Statistical methods for tracking data in sports.

In this thesis, we examine player tracking data in basketball and soccer and explore statistical methods and applications related to this type of data.

First, we present a method for nonparametric estimation of continuous-state Markov transition densities, using as our foundation a Poisson process representation of the joint input-output space of the Markovian transitions. Modeling a transition density as a point process creates a general framework that admits a variety of implementations and includes some historical methods for nonparametric transition density estimation as a special case. Representing transition densities with a nonstationary point process allows the form of the transition density to vary rapidly over the space, resulting in a very flexible estimator of the transition mechanism. A key feature of this point process representation is that it allows the presence of spatial structure to inform transition density estimation. We illustrate this by using our method to model ball movement in the National Basketball Association, enabling us to capture the effects of spatial features, such as the three point line, that impact transition density values.

Next, we consider a sports science application. Sports science has seen substantial benefit from player tracking data, as high resolution coordinate data permits sports scientists to have to-the-second estimates of external load metrics, such as acceleration load and high speed running distance, traditionally used to understand the physical toll a game takes on an athlete. Unfortunately, collecting this data requires installation of expensive hardware and paying costly licensing fees to data providers, restricting its availability. Algorithms have been developed that allow a traditional broadcast feed to be converted to x-y coordinate data, making tracking data easier to acquire, but coordinates are available for an athlete only when that player is within the camera frame. Obviously, this leads to inaccuracies in player load estimates, limiting the usefulness of this data for sports scientists. In this research, we develop models that predict offscreen load metrics and demonstrate the viability of broadcast-derived tracking data for understanding external load in soccer.

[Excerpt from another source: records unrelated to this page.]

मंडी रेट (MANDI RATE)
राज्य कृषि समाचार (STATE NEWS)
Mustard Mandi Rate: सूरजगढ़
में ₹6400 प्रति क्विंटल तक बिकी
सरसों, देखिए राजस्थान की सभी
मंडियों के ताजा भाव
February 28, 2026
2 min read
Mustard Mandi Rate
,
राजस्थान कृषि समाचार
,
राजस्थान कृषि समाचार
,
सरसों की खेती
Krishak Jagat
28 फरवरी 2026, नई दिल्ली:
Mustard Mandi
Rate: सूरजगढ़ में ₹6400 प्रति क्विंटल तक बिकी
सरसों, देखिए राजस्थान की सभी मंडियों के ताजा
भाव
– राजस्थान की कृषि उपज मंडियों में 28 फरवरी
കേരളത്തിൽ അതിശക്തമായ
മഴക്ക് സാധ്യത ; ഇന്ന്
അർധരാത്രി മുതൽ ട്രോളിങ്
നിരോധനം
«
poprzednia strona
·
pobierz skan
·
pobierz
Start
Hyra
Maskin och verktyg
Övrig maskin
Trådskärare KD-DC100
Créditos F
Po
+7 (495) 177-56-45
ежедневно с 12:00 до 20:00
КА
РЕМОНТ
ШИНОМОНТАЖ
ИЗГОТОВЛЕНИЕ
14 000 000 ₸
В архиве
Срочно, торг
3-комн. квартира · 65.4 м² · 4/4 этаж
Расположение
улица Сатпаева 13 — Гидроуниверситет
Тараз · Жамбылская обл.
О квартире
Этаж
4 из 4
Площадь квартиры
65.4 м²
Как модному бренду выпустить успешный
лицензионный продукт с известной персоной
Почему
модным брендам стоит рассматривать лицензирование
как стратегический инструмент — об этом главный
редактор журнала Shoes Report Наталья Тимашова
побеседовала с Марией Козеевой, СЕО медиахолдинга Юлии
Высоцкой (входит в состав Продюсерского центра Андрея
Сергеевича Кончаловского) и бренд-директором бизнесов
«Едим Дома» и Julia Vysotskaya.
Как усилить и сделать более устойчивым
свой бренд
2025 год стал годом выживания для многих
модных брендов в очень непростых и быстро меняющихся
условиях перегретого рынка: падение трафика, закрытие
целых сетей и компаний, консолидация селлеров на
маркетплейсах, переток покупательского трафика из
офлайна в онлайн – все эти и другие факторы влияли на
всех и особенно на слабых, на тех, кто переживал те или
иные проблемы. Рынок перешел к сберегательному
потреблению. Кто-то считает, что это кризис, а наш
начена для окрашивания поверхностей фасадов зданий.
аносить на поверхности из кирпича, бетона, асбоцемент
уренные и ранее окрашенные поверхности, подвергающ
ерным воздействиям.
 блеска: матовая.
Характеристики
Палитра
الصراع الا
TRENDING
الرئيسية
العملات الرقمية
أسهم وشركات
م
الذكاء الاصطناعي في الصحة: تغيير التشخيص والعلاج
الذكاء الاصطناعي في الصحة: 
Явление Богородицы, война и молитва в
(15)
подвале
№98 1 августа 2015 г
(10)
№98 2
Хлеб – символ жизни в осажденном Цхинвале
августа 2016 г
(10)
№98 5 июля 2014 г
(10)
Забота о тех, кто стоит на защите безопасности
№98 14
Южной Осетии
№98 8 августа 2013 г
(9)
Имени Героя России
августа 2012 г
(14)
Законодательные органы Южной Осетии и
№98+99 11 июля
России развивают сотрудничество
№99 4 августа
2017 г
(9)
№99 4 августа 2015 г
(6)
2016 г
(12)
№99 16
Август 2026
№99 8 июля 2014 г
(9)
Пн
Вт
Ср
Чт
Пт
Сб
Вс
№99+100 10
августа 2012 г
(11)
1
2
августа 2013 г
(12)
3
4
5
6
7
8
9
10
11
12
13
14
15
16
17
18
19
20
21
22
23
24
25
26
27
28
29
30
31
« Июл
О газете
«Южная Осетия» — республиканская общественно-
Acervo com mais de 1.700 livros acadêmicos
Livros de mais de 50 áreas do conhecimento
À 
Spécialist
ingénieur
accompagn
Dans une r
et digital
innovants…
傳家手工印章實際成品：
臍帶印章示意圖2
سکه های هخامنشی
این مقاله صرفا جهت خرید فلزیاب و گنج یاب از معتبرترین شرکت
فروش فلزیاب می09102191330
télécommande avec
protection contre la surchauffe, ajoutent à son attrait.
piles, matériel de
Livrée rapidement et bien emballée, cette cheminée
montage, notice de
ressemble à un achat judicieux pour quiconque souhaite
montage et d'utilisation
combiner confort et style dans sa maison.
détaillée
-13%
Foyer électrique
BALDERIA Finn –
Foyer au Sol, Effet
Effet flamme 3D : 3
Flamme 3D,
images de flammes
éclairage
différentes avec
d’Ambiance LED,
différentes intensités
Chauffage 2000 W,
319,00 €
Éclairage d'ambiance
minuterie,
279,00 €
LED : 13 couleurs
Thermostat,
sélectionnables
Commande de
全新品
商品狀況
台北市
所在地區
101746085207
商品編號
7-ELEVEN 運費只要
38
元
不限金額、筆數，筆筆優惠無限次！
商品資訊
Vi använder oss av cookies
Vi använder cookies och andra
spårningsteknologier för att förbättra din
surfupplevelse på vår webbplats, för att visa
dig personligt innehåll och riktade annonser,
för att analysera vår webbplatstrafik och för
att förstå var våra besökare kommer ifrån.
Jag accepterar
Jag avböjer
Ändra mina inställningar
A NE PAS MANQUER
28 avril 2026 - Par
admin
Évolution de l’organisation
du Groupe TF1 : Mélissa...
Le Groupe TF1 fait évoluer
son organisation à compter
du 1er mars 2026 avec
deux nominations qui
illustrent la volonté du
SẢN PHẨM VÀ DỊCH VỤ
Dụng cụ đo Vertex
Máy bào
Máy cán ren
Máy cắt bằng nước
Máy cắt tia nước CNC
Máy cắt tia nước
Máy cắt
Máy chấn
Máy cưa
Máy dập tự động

Finally, we address a tactics question in soccer. A key piece of information when evaluating a matchup in soccer is understanding the formations utilized by the different teams. For example, a weaker team playing against a stronger opponent may choose to play a highly defensive formation with five defenders, four midfielders, and one attacker, commonly referred to as a 5-4-1. Multiple researchers have developed methodology for learning these formations from tracking data, but they do not work when faced with the heavy censoring inherent to broadcast tracking data. We present an algorithm for aligning broadcast tracking data with the origin, and then show how the aligned data can be used to learn formations, with performance comparable to formations learned from the full tracking data.

Keywords: tracking data; Poisson point process; Markov model; broadcast tracking data; mixture model.